Let's call these _vibrational modes_. Let's assume occupancy of these modes is quantized. It's (sort of...) the same as energy levels of atomic orbitals in electronic structure, if you remember that from chemistry classes; the way it's not the same is important (bosons vs fermions) but not at this level of handwaving :-)
So this is how solids store energy, and we call this energy "heat".
A reasonable approximation for a crystalline structure is balls – point masses – connected by springs, where the springs are covalent bonds, plus electrostatic effects between point charges. Intuitively, you can follow that the same kind of _vibrational spectrum_ will arise from this arrangement (in the same kind of way; the solutions of the differential equation of this system of forces under periodic boundary conditions). So materials have resonant frequencies in the same way guitar strings do.
Therefore, this vibrational spectrum defines the thermal behavior of a material; heat capacity, thermal conductance, etc etc etc etc.
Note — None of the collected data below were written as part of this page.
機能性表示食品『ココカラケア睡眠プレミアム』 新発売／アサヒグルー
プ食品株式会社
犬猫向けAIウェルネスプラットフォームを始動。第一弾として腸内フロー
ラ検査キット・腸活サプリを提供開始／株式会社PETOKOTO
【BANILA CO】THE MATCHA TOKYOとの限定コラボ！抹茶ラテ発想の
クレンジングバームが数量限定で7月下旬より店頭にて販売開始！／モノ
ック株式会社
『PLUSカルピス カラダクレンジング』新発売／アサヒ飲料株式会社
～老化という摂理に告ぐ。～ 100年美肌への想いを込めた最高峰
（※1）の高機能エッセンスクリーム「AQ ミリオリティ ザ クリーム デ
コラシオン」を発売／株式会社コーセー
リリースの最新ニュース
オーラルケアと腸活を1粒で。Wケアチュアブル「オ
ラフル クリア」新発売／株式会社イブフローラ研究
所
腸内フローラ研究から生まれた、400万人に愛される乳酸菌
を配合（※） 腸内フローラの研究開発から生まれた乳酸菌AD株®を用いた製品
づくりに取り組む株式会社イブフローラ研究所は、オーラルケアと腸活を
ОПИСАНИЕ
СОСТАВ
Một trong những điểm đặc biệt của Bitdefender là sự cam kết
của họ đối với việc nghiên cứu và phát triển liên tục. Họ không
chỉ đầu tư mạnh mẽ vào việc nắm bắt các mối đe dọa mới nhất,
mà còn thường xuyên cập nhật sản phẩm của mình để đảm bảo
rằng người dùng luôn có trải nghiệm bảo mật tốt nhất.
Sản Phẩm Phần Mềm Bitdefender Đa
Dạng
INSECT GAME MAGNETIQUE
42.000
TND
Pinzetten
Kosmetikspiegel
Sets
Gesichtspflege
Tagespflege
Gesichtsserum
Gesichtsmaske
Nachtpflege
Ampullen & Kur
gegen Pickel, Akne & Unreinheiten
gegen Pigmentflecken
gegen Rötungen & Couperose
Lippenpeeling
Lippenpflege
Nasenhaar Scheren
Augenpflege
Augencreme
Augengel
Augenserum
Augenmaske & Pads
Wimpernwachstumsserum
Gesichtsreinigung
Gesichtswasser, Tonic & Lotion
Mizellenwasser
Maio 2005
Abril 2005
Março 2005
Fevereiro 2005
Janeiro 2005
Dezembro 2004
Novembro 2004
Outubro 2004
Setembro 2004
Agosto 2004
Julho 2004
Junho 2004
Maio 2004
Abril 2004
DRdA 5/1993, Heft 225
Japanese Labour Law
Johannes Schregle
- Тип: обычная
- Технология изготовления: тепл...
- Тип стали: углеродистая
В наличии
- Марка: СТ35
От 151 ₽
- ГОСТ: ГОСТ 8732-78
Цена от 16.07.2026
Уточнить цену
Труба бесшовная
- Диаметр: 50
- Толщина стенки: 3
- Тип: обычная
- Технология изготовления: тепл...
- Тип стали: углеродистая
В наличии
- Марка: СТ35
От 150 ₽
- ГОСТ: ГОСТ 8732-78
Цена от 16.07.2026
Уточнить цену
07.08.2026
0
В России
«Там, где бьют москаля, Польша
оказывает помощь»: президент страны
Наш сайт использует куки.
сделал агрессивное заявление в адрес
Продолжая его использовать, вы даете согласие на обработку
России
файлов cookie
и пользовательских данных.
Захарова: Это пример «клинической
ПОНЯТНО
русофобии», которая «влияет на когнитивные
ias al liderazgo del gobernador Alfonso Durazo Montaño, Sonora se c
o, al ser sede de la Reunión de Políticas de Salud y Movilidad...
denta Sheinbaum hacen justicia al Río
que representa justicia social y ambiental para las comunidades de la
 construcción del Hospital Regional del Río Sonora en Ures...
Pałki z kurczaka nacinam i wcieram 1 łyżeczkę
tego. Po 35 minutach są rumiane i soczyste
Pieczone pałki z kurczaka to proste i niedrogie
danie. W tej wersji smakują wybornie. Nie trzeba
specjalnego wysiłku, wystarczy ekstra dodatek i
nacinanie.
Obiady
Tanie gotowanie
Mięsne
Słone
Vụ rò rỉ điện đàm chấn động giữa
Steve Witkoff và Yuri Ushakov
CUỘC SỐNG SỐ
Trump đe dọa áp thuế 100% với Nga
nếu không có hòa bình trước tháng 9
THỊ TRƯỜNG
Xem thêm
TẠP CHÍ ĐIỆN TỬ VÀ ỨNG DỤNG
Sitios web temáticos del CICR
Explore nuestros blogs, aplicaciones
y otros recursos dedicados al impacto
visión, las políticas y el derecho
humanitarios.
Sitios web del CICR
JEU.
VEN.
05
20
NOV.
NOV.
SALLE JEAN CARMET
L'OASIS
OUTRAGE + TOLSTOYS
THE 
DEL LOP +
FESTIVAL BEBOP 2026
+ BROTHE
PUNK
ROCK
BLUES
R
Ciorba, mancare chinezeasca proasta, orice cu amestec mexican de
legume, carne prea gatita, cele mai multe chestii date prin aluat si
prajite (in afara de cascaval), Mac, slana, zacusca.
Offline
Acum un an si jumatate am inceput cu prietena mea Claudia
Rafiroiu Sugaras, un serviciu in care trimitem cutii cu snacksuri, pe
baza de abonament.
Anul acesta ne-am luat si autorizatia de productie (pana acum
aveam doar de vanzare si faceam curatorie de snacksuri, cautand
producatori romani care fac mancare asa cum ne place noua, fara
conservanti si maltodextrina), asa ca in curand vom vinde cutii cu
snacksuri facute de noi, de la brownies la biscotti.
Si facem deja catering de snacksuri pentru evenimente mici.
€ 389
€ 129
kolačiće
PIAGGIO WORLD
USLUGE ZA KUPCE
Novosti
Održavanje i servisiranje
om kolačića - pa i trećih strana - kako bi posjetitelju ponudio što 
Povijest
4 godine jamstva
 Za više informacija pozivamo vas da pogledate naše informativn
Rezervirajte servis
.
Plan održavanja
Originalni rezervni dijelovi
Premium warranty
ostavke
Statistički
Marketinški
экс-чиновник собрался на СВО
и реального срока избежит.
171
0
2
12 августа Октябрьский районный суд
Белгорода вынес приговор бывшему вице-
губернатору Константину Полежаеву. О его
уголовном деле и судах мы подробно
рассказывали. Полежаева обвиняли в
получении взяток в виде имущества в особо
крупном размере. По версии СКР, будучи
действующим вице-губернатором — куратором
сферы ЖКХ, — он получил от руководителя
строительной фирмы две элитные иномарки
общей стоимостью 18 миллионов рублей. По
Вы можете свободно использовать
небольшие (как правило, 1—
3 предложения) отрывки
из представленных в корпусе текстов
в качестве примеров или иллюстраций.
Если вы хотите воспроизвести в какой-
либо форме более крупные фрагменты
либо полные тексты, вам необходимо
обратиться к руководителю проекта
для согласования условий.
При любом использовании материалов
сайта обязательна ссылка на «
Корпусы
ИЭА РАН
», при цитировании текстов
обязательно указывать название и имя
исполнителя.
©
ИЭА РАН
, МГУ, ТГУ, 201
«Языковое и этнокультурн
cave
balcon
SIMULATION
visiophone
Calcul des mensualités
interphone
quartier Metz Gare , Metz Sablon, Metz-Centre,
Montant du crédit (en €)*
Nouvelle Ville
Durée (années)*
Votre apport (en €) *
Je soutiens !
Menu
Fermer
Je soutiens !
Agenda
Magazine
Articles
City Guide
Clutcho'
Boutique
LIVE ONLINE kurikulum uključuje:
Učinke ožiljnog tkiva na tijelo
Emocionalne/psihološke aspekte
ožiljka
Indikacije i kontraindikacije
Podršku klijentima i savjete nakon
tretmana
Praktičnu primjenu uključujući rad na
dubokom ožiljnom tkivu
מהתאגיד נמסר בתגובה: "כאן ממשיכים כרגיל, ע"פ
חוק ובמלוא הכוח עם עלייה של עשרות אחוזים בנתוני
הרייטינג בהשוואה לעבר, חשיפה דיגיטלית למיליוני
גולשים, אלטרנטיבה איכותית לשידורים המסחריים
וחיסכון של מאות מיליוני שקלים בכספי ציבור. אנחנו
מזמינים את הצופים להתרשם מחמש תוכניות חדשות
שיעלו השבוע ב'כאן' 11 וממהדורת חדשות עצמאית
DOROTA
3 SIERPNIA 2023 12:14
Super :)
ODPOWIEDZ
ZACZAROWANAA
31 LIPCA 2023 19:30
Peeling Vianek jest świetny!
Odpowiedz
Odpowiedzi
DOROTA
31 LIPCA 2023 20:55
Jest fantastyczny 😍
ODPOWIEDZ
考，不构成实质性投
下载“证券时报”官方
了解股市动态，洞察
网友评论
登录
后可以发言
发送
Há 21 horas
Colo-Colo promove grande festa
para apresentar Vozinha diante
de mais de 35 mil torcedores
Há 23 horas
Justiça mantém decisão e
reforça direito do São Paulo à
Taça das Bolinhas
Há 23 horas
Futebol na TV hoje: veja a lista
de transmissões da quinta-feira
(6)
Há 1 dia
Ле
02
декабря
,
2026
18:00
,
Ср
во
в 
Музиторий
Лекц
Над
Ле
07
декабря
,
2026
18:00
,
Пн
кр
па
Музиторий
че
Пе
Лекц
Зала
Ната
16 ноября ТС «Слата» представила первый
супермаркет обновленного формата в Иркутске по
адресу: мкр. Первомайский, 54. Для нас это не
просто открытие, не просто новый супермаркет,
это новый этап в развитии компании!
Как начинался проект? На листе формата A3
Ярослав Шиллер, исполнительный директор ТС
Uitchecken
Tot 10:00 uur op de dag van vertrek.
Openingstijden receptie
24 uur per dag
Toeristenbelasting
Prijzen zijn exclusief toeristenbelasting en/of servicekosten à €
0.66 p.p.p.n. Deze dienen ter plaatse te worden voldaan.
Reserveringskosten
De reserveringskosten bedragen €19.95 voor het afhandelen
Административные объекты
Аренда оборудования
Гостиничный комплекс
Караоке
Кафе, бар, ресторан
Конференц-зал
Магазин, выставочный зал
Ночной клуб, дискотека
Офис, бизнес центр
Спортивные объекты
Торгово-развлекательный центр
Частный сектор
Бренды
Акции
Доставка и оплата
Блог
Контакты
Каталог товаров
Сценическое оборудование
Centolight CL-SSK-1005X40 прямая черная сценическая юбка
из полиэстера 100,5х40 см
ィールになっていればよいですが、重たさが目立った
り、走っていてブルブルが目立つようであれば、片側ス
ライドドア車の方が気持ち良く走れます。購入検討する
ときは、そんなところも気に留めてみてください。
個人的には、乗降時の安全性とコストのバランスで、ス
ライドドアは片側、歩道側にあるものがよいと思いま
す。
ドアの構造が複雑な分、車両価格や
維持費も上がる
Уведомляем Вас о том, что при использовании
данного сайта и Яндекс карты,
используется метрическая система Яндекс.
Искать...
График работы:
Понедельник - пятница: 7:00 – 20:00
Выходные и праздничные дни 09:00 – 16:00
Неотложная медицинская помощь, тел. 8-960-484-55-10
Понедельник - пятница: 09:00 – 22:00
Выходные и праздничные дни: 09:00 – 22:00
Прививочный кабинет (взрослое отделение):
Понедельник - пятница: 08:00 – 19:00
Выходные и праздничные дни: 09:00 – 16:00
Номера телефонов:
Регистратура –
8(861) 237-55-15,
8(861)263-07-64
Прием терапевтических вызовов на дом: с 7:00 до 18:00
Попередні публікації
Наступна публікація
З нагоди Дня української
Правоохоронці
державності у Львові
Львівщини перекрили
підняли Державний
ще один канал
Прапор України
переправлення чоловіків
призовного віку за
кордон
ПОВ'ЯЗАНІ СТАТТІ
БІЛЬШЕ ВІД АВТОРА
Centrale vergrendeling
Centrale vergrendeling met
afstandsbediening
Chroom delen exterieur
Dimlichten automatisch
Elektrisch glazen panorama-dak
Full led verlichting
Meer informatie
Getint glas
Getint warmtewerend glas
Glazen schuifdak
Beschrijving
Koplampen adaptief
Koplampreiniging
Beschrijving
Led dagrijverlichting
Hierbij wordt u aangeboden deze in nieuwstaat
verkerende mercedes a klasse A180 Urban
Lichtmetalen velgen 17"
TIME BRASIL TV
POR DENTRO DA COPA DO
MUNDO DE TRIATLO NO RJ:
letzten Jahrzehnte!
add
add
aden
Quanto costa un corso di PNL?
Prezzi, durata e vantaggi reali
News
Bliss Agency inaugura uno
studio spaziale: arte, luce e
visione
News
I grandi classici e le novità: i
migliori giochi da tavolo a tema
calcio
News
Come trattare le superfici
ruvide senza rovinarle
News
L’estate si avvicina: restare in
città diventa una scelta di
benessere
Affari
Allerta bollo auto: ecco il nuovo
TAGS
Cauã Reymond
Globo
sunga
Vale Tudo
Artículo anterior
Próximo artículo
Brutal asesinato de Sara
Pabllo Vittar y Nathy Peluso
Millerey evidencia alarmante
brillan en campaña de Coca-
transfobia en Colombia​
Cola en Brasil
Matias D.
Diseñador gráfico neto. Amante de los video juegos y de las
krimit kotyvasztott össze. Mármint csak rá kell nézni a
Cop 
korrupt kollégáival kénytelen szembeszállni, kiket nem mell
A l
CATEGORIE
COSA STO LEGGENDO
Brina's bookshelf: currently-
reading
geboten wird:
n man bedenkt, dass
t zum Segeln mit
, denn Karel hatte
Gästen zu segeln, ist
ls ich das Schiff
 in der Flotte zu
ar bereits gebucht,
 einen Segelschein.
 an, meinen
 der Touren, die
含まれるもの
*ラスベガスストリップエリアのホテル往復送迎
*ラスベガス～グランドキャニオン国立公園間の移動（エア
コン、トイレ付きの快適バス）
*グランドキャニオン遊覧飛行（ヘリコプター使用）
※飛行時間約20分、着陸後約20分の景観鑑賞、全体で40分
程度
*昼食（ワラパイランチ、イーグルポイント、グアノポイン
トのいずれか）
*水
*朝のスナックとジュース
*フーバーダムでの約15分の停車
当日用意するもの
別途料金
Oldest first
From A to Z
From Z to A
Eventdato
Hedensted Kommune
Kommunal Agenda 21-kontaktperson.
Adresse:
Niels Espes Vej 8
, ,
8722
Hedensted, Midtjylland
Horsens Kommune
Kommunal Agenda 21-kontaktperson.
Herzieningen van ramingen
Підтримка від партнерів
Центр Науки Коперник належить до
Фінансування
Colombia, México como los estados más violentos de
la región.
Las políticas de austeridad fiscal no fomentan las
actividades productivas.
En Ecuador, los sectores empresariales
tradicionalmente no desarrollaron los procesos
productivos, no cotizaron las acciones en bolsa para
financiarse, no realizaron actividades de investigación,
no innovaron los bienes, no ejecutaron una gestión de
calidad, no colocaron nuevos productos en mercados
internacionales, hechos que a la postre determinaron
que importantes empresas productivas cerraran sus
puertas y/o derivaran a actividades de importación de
Each of these vibrational modes is also tied to a collective motion of the particles in the material, which (if sufficiently violent) will tear the structure apart – there's the solid-to-liquid phase transition – or, more subtly, if lost will lower the symmetry of the crystal structure, which gives rise to solid-to-solid phase transitions (an example would be alpha to beta quartz, which will crack your crockery if you leave it in the oven on a cleaning cycle; https://en.wikipedia.org/wiki/Quartz_inversion).
There's a lot of depth here, as you can imagine!